Speaking of Kay — here’s a fun nugget on how her and Farrell met. Playing in a tournament in Pennsylvania, Johnny saw Kay handing out programs to fans. He hit his shot and the ball rolled up to her feet, wherein Johnny then asked her out on a date. How about that for “shooting your shot?” Maybe Farrell was the pioneer of that too.
Started one of the first golf TV shows, called “Swing Time”
Oh, would Farrell be a star on YouTube if he was around today. Luckily for those channels, and all golf shows across TV and social media, they had Farrell as their kickstarter. 
In the 1950s, he created “Swing Time,” which appeared on CBS in New York. By that time, Farrell was in the midst of his legendary career as a Head Professional at Baltusrol. He felt it was his job to bring people to golf and love the game just like he did, especially women and juniors. Members of Baltusrol would write Farrell letters about their swing and he would write them back with tips on how to improve. Rhythm and tempo were key tenets of any Farrell swing, and lesson for that matter — he used to bring a metronome to the range to work on rhythm.
Farrell (top row, third from left) was part of three U.S. Ryder Cup Teams during his career.
Farrell (top row, third from left) was part of three U.S. Ryder Cup Teams during his career.
“Swing Time” was one way for Farrell to bring his passion to a wider audience, but he also made sure the military community knew about golf as a form of recreation. While he was too old to serve in World War II — and very disappointed not to be able to serve his country — he became a warden for the U.S. military, ensuring those who were in combat had access to golf. Farrell created multiple military golf programs, and even formed the first one at a base in Iceland.

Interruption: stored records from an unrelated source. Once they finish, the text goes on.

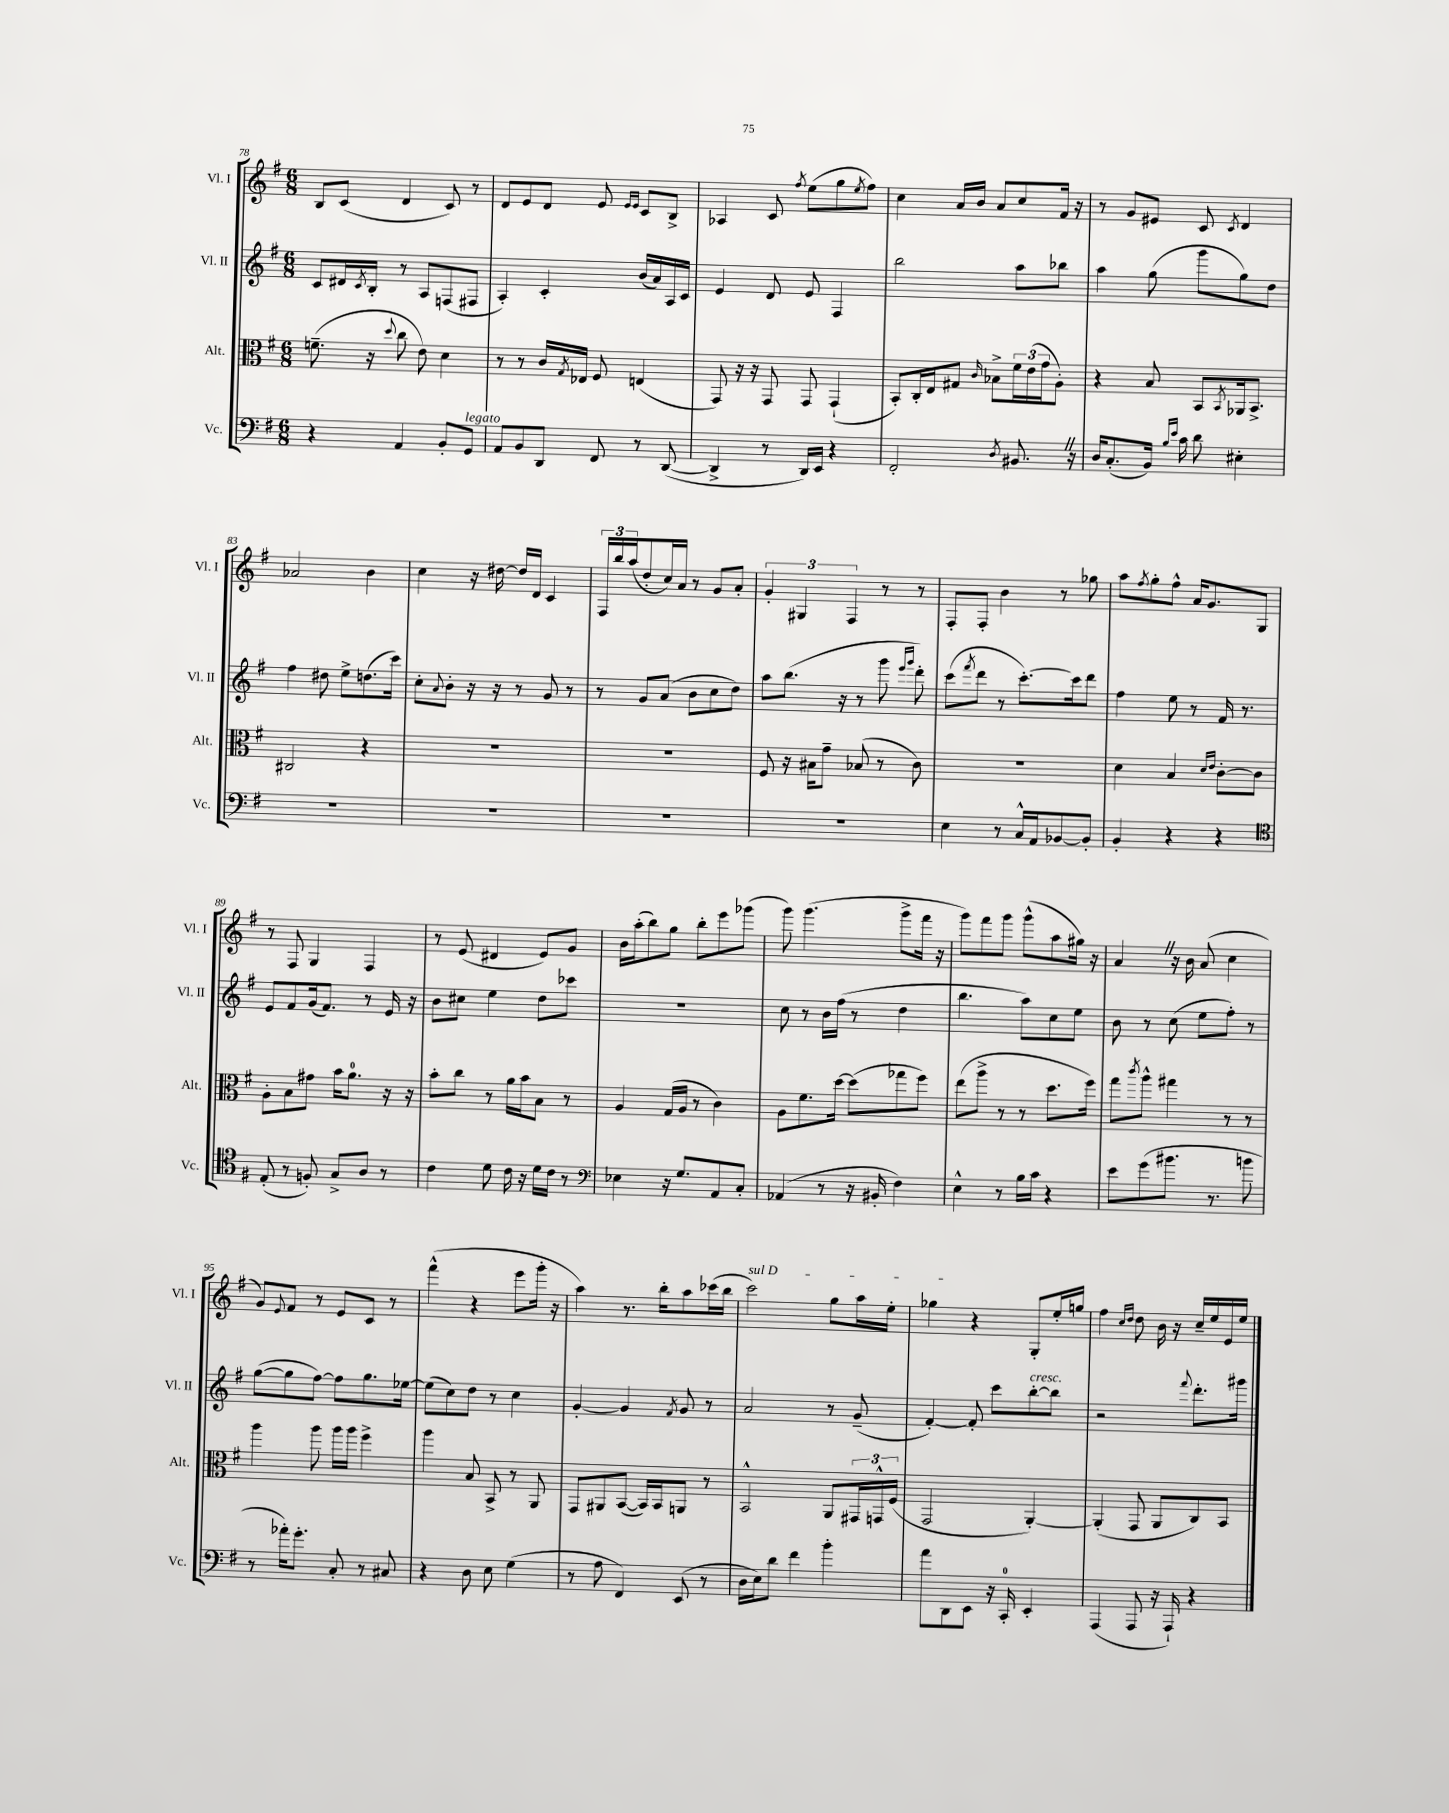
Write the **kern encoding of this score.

**kern	**kern	**kern	**kern
*part4	*part3	*part2	*part1
*staff4	*staff3	*staff2	*staff1
*I"Vc.	*I"Alt.	*I"Vl. II	*I"Vl. I
*I'Vc.	*I'Alt.	*I'Vl. II	*I'Vl. I
*clefF4	*clefC3	*clefG2	*clefG2
*k[f#]	*k[f#]	*k[f#]	*k[f#]
*M6/8	*M6/8	*M6/8	*M6/8
=78	=78	=78	=78
4r	(8.fn~\	8c/L	8B/L
.	.	16d#X/L	(8c/J
.	.	8qc/	.
.	16r	16B'/JJ	.
.	8qqdd/	.	.
4AA/	8cc\	8r	4d/
.	8e\)	8A/L	.
8BB'/L	4d\	(8Fn/	8c/)
!LO:TX:a:i:t=legato	!	!	!
8GG/J	.	8F#X/J	8r
=79	=79	=79	=79
8AA/L	8r	4A'/)	8d/L
8BB/	8r	.	8e/
8DD/J	16c/LL	4c'/	8d/J
.	8qG/	.	.
.	16E-X/JJ	.	.
8FF#/	8F#/	.	8e/
.	.	.	16qqe/LL
.	.	.	16qqe/JJ
8r	(4En/	(16b/LL	8c/L
.	.	16a/)	.
([8DD/	.	16A/	8B^/J
.	.	16c/JJ	.
=80	=80	=80	=80
4DD^/]	8GG/)	4e/	4A-X/
.	16r	.	.
.	16r	.	.
8r	8GG/	8d/	8c/
.	.	.	8qff#/
16DD/LL)	8GG/	8e/	(8ee\L
16EE/JJ	.	.	.
4r	(4GG`/	4F#/	8gg\
.	.	.	8qee/
.	.	.	8ff#\J)
=81	=81	=81	=81
2FF#'/	8BB'/L)	2bb\	4cc\
.	16C'/L	.	.
.	16E/J	.	.
.	8G#X/J	.	16a/LL
.	.	.	16b/JJ
.	16qqc/	.	.
.	8B-X^\L	.	8a/L
8qD/	.	.	.
8.BB#XZ/	24f#\L	8aa\L	8cc/
.	(24e\	.	.
.	24g\J	.	.
.	8A'\J)	8bb-X\J	16f#/Jk
16r	.	.	16r
=82	=82	=82	=82
16D/KL	4r	4aa\	8r
(8.C'/	.	.	.
.	.	.	8g/L
16BB/Jk)	8B/	(8gg\	8e#X/J
16qqB/LL	.	.	.
16qqe/JJ	.	.	.
16c\	.	.	.
8d\	8BB/L	8ggg\L	8c/
.	8qBB/	.	8qc/
4E#X'\	16AA-X/k	8gg\)	4d/
.	8.BB^/J	.	.
.	.	8dd\J	.
!!LO:LB:g=z
=83	=83	=83	=83
2.r	2C#X/	4ff#\	2a-X/
.	.	8dd#X\	.
.	.	8ee^\L	.
.	4r	(8.ddn\	4b\
.	.	16ccc\Jk)	.
=84	=84	=84	=84
2.r	2.r	8cc'\L	4cc\
.	.	8qqa/	.
.	.	8b'\J	.
.	.	16r	16r
.	.	16r	[16dd#X\
.	.	8r	16dd#/LL]
.	.	.	16d/JJ
.	.	8g/	4c/
.	.	8r	.
=85	=85	=85	=85
2.r	2.r	8r	24F#/LL
.	.	.	24bb/
.	.	.	(24aa/J
.	.	8g/L	8dd'/
.	.	(8a/J	16cc/L)
.	.	.	16a/JJ
.	.	8b\L	8r
.	.	8cc\	8g/L
.	.	8dd\J)	8a'/J
=86	=86	=86	=86
2.r	8F#/	8aa\L	6g'/
.	16r	(8.bb\J	.
.	.	.	6G#X/
.	16B#X\KL	.	.
.	8g~\J	.	.
.	.	16r	.
.	.	.	6F#/
.	(8B-X/	8r	.
.	8r	8ggg\	8r
.	.	16qqeee/LL	.
.	.	16qqggg/JJ	.
.	8c\)	8ddd'\)	8r
=87	=87	=87	=87
4E\	2.r	(8ccc\L	8F#'/L
.	.	8qfff#/	.
.	.	8ddd\J	8F#'/J
8r	.	8r	4b\
16C^^/LL	.	[8.ccc'\L)	.
16AA/J	.	.	.
[8BB-X/	.	.	8r
.	.	16ccc\k]	.
8BB-'/J]	.	8ddd\J	8gg-X\
=88	=88	=88	=88
4BB'/	4d\	4ff#\	8aa\L
.	.	.	8qff#/
.	.	.	8gg'\
4r	4B/	8ee\	8ff#^^\J
.	.	8r	16a/KL
.	.	.	8.g/
.	16qqd/LL	.	.
.	16qqe/JJ	.	.
4r	[8c'\L	16f#/	.
.	.	8.r	.
.	8c\J]	.	8G/J
!!LO:LB:g=z
=89	=89	=89	=89
*clefC4	*	*	*
(8E'/	8A'\L	8e/L	8r
8r	8B\	8f#/	8F#/
8Fn'/)	8g#X\J	(16g/k	4G/
.	.	8.f#/J)	.
8G^/L	16b\KL	.	.
.	8.a\J	.	.
8A/J	.	8r	4F#/
8r	16r	16e/	.
.	16r	16r	.
=90	=90	=90	=90
4c\	8b'\L	8b\L	8r
.	8cc\J	8cc#X\J	(8e/
8d\	8r	4ee\	4d#X/
16c\	16a\LL	.	.
16r	16b\J	.	.
16d\LL	8B\J	8dd\L	8e/L)
16c\JJ	.	.	.
8r	8r	8ccc-X\J	8g/J
=91	=91	=91	=91
*clefF4	*	*	*
4E-X\	4A/	2.r	16b\LL
.	.	.	(16aa'\J
.	.	.	8bb\)
16r	(16G/LL	.	8gg\J
8.G/L	16A/JJ	.	.
.	8r	.	8bb'\L
8AA/	4c\)	.	8eee\
8C'/J	.	.	(8ggg-X\J
=92	=92	=92	=92
(4AA-X/	8A\L	8cc\	8ggg\)
.	8.f#\	8r	(4.ggg\
8r	.	16b\LL	.
.	[16dd\Jk	(16ff#\JJ	.
16r	(8dd\L]	8r	.
16BB#X'/	.	.	.
4F#\)	8gg-X\	4dd\	8ggg^\L
.	8ff#\J)	.	16fff#\Jk
.	.	.	16r
=93	=93	=93	=93
4E^^\	(8ee\L	4.bb\	8ggg\L)
.	8aa^\J	.	8fff#\
8r	8r	.	8ggg\J
16B\LL	8r	8aa\L)	(8ggg^^\L
16c\JJ	.	.	.
4r	8.dd\L	8cc\	8aa\
.	.	8ee\J	16gg#X\Jk)
.	16ff#\Jk)	.	16r
=94	=94	=94	=94
8e\L	8gg\L	8b\	4aZ/
.	8qccc/	.	.
(8g\	8aa^^\J	8r	.
8.b#X\J	4gg#X\	(8cc\	16r
.	.	.	16b\
.	.	8ee\L	(8a/
8.r	.	.	.
.	8r	8ff#'\J)	4cc\
8bn\	8r	8r	.
!!LO:LB:g=z
=95	=95	=95	=95
8r	4aa\	([8gg\L	8g/L)
.	.	.	8qqe/
16a-X'\KL)	.	8gg\]	8f#/J
8.g'\J	.	.	.
.	8aa\	[8ff#\J)	8r
8C'/	16aa\LL	8ff#\L]	8e/L
.	16aa\JJ	.	.
8r	4ff#^\	8.gg\	8c/J
8C#X/	.	.	8r
.	.	[16ee-X\Jk	.
=96	=96	=96	=96
4r	4aa\	(8ee-\L]	(4fff#^^\
.	.	8cc\)	.
8D\	8B/	8dd\J	4r
8E\	8BB^/	8r	.
(4G\	8r	4cc\	8eee\L
.	8AA/	.	16ggg'\Jk
.	.	.	16r
=97	=97	=97	=97
8r	8GG/L	[4g'/	4aa\)
8A\	8AA#X/	.	.
4FF#/)	([8BB/J	4g/]	8.r
.	16BB/LL])	.	.
.	16BB/J	.	16bb'\KL
.	.	8qf#/	.
(8EE/	8AAn/J	8g/	8aa\
8r	8r	8r	(16ccc-X\L
.	.	.	16bb\JJ
=98	=98	=98	=98
!	!	!	!LO:TX:a:i:t=sul D
16D\LL	2BB^^/	2a/	2ccc\)
16E\J)	.	.	.
8d\J	.	.	.
4f#\	.	.	.
4b'\	8AA/L	8r	8gg\L
.	24GG#X/L	(8g~/	16aa\L
.	24GGn^^/	.	.
.	.	.	16ee'\JJ
.	(24F#/JJ	.	.
=99	=99	=99	=99
8a\L	2GG/	[4f#'/)	4gg-X\
8DD\	.	.	.
8EE\J	.	8f#'/]	4r
16r	.	8ccc\L	.
16CC'/	.	.	.
!	!	!LO:TX:a:i:t=cresc.	!
4EE'/	[4AA'/)	[8bb'\	8G'/L
.	.	8bb\J]	16ee'/L
.	.	.	16ggn/JJ
=100	=100	=100	=100
(4AAA/	(4AA'/]	2r	4ff#\
.	.	.	16qqcc/LL
.	.	.	16qqdd/JJ
8AAA/	8GG/	.	8dd\
16r	8AA/L	.	16b\
16AAA`/)	.	.	16r
.	.	8qqfff#/	.
4r	8C/)	8.ddd'\L	16cc~/LL
.	.	.	16ee/
.	8BB/J	.	16e/
.	.	16ggg#X\Jk	16ee/JJ
==	==	==	==
*-	*-	*-	*-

In the end, it didn’t matter to Farrell who got into golf . . . all that mattered to him was that they did.
There was no greater honor to him than being a golf professional
Throughout his career, Farrell always referred to himself as a club pro. He was never a touring professional or a player . . . he wanted to be known as a club pro, or as they’re known now, PGA of America Golf Professionals.
What started at Siwanoy and Quaker Ridge became nearly half a century as Head Professional at Baltusrol, where he is still beloved to this day. The Farrell Room resides in the clubhouse, with plenty of Farrell memorabilia hanging from the walls. When Baltusrol had a clubhouse fire, the Farrell keepsakes were of high priority. No one meant more to the club than Johnny.
Farrell using a stimpmeter at Baltusrol.
Farrell using a stimpmeter at Baltusrol.
During his latter Baltusrol years, Farrell started wintering in Florida. He became the first Head Professional at a new course in Boynton Beach called the Country Club of Florida, and Farrell would serve there for 26 years until 1979, living at the club until his death in 1988.
Back to Baltusrol for a moment, though — it’s interesting how things came full circle for Farrell. Long Jim Barnes, the winner of the first-ever PGA Championship, was a mentor of Farrell’s alongside Travers. A young Johnny met Barnes at the 1916 PGA when he was just a kid and he stuck with Barnes. The two ultimately became close friends and Farrell hired Barnes to be a professional at Baltusrol.
This short anecdote, and there are plenty more, explain who Farrell was at his core. He never forgot where he came from back in Westchester, who helped him and how a career blossomed because of his talents were supported so generously. In return, he was incredibly self-aware and generous to those around him, even if he didn’t say out loud.

In the end, it didn’t matter to Farrell who got into golf . . . all that mattered to him was that they did.

It was all buoyed by his love for the game. A passion that was 1-of-1. There will never be a Johnny Farrell in golf again . . . but because of Johnny Farrell golf was never the same.